TRECHO DO DOCUMENTO »
10 de julho de 2026
FEMINICÍDIO

Júri popular de acusado de matar professora de São José em 2020 é marcado para fevereiro

Por Gabriel Campoy | São José dos Campos | São Paulo
| Tempo de leitura: 1 min
Arquivo Pessoal
Protesto pela morte da professora joseense Priscila Tatiana, em 2020

Réu pelo assassinato da professora joseense Priscila Tatiana em julho de 2020, em São Paulo, Robson Fernando Vitor da Silva, que é ex-marido da vítima, irá a júri popular no próximo dia 13 de fevereiro na Barra Funda, na zona oeste da capital paulista.

Robson será julgado por homicídio qualificado. O crime ocorreu no dia 17 de julho de 2020. Priscila Tatiana havia saído de sua residência, em São José, para fazer compras em um supermercado da cidade. O último contato foi por telefone, com uma amiga, por volta das 19h.

O corpo da professora foi encontrado no dia seguinte, dentro de um carro no Jardim Ângela, em São Paulo. O aparelho celular de Robson Fernando foi encontrado próximo ao veículo.

Registros contidos em um conjunto de dados »
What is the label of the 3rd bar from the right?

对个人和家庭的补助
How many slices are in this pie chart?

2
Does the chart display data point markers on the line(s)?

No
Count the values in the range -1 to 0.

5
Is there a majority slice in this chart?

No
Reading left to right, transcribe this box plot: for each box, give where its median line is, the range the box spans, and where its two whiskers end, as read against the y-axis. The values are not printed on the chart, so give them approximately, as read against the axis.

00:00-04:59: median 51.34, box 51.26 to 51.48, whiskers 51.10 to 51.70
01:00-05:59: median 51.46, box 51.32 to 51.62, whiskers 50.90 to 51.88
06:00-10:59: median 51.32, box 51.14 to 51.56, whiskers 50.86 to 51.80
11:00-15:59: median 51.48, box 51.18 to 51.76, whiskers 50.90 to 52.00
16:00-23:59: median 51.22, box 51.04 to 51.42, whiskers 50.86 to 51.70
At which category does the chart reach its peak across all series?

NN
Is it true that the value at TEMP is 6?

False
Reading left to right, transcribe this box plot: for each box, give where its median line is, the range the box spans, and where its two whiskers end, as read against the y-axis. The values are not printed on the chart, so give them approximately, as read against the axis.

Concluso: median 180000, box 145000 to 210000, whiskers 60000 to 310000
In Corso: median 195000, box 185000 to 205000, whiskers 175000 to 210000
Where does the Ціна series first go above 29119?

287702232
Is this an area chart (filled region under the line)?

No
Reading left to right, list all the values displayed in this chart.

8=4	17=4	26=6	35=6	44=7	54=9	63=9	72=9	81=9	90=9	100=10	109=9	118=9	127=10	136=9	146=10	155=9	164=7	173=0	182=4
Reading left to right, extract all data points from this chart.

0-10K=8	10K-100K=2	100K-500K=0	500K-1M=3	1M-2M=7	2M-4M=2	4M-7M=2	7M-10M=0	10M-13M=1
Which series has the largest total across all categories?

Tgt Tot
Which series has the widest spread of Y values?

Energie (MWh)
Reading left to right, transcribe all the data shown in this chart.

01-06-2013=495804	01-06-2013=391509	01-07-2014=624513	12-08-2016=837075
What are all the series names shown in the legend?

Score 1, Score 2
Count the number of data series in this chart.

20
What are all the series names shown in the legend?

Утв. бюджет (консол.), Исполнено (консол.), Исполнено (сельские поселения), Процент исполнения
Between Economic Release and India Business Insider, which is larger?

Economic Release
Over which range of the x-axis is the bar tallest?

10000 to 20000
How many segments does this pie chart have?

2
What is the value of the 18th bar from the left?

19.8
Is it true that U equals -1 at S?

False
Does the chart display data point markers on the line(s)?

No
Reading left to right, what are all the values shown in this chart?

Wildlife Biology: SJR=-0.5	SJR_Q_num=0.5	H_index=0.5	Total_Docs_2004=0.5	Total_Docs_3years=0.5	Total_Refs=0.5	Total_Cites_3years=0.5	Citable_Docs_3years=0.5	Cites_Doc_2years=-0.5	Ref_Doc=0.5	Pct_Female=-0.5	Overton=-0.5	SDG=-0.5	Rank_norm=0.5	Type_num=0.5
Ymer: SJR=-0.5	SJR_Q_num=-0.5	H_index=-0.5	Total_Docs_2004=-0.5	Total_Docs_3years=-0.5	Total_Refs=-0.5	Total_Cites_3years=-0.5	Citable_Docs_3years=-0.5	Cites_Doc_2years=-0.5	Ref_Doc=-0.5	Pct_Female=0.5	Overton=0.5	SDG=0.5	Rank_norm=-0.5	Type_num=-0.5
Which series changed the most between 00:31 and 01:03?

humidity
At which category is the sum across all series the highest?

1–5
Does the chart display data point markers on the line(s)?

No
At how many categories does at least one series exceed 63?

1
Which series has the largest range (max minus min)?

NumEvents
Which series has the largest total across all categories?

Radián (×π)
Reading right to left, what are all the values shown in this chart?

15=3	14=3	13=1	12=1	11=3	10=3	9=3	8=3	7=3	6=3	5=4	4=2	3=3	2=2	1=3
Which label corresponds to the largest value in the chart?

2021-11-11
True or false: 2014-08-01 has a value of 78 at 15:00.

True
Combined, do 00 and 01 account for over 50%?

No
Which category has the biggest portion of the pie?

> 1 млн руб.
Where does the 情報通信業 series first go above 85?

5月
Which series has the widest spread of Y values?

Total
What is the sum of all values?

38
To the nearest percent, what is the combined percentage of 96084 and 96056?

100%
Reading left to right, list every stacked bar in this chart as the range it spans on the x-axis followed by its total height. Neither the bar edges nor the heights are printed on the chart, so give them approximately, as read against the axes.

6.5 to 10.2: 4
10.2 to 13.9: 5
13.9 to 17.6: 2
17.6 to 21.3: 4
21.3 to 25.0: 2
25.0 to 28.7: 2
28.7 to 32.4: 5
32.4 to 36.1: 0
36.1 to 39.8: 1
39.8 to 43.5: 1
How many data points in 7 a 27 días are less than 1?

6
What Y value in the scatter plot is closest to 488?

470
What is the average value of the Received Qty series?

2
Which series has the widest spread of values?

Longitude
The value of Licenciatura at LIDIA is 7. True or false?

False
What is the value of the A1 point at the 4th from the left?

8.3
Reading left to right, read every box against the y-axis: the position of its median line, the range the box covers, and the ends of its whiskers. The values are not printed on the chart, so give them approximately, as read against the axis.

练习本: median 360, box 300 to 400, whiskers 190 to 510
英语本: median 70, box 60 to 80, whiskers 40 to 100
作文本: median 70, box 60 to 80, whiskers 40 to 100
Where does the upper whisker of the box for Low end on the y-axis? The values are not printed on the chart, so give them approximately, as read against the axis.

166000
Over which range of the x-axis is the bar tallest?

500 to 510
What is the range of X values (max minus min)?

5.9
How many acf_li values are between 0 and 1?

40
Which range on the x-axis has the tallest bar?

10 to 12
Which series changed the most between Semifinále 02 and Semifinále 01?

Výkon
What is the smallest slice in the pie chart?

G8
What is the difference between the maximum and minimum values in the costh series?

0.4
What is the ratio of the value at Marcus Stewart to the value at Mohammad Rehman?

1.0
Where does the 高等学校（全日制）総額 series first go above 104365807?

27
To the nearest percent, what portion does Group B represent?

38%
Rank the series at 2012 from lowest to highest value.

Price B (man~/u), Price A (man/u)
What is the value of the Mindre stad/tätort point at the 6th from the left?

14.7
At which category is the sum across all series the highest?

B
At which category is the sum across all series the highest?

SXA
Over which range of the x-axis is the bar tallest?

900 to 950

PROBLEMA A RESOLVER » Por favor, edite na notícia sobre o júri todo o trecho que vai de "Robson será julgado" até "próximo ao veículo.", trocando "supermercado" por "mercado". Não é preciso consultar os itens.

RESULTADO DA TAREFA »
Robson será julgado por homicídio qualificado. O crime ocorreu no dia 17 de julho de 2020. Priscila Tatiana havia saído de sua residência, em São José, para fazer compras em um mercado da cidade. O último contato foi por telefone, com uma amiga, por volta das 19h.

O corpo da professora foi encontrado no dia seguinte, dentro de um carro no Jardim Ângela, em São Paulo. O aparelho celular de Robson Fernando foi encontrado próximo ao veículo.